Die Erfahrungen mit einer Linken an der Macht sind, wie Lulas Präsidemtschaft zeigt, ambivalent. Sie können es nicht anders sein. Und dasselbe gilt auch für die Beziehungen zwischen linken politischen Parteien und sozialen Bewegungen. Die Diskussion erhielt aber noch einen anderen „spin“: Da die neuen politischen Möglichkeiten auf der Ebene der Staatsmacht zusammenfallen mit der Verengung zivilgesellschaftlicher Räume im globalen Maßstab, scheint die Schlussfolgerung nahe zu liegen, wieder auf primär etatistische Konzepte zu setzen.

Etatismus tritt heute sowohl in einer radikalen wie in einer moderaten Variante in Erscheinung. Wo letzterer sich an den gegebenen weltwirtschaftlichen und weltpolitischen Realitäten erschöpft, wird sehr rasch der Vorwurf des Verrats ausgesprochen. Nicht daß dieser immer unberechtigt sein muss, aber zur Beurteilung bedeutenderer politischer Prozesse ist er nur sehr beschränkt tauglich. Tatsächlich provoziert die Verratsthese, wo sie als Ersatz konkreter Analysen des Scheiterns konkreter politischer Projekte angeboten wird, nichts weiter als die Regression des linken Diskurses in sterile Stereotype. Die in den Sozialforen geschaffene Möglichkeit, unterschiedliche Erfahrungen – auch kritisch – aufeinander zu beziehen, die eigentliche Innovation des Prozesses, würde so zerstört.

Ich sehe den Kern der Probleme, welcher sich die Bewegung zu stellen hat, also nicht in erster Linie in struktureller sondern strategischer und in prinzipieller Hinsicht.

Nicht zufällig verdichten sich Auseinandersetzungen um den Autoritarismus heute in der Anti-Kriegs-Bewegung, bedeuten Krieg und Gewalt doch die extremste Form autoritärer und patriarchaler Praxis.

Ohne die Fragen explizit so zu stellen, schreibt Simo Endre, Verantwortlicher der Arbeits- und Koordinationsgruppe des Ungarischen Sozial Forums in einem Diskussionsbeitrag aus dem September 2006: „Wir erleben bezüglich der Probleme von Krieg und Terrorismus eine Zweideutigkeit innerhalb unserer Bewegung. Alle oder fast alle verurteilen den Krieg, aber es gibt Personen und Organisationen unter uns, die die terroristischen Methoden akzeptieren, und rechtfertigen. Methoden, die wir aber auf das entschiedenste ablehnen.“[3]

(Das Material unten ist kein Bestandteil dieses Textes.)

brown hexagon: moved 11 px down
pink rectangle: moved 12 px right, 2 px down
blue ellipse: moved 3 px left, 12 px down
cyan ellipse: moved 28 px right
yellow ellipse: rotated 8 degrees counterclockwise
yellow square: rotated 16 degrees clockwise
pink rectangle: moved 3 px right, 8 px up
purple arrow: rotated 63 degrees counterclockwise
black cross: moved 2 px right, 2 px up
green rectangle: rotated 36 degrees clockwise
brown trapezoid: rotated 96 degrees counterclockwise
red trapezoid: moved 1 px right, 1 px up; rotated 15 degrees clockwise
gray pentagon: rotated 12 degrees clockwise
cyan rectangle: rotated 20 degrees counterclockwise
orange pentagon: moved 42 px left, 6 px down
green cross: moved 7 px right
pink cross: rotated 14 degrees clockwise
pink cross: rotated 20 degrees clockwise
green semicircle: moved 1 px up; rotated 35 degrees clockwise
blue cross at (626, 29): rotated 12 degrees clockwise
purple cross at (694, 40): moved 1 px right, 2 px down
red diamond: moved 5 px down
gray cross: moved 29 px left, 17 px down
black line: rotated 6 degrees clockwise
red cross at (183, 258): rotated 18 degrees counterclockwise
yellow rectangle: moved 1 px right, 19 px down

Für Endre liegen diese Differenzen nicht ausschließlich auf politisch taktischer Ebene, sondern markieren fundamentale Auffassungsunterschiede. „Wenn wir weiterhin diese amoralischen Haltungen dulden, dann laufen wir Gefahr, ernsthafte Trennungen, Spaltungen und Krisen zu erleben. Wir sind der Auffassung, daß man hier keine Zugeständnisse aufkosten des wesentlichen Inhalte der Charta (des Welt Sozial Forums) machen kann, die die Zusammenarbeit im Rahmen der sozialen Bewegungen regelt.“[4]

Meine dritten Frage lautet: Haben die neuen weltpolitischen Gegebenheiten, namentlich der „Krieg gegen den Terror“ , der weltweite – zum Teil von reaktionären und fundamentalistischen Kreisen angeführte – Aufstand gegen die US-amerikanische Dominanz, so wie die Renaissance der Linken in Lateinamerika, den in den 90er Jahren eingeleiten Zyklus der weltweiten Bewegung gegen die neoliberale Globalisierung in eine neue Etappe übergleitet?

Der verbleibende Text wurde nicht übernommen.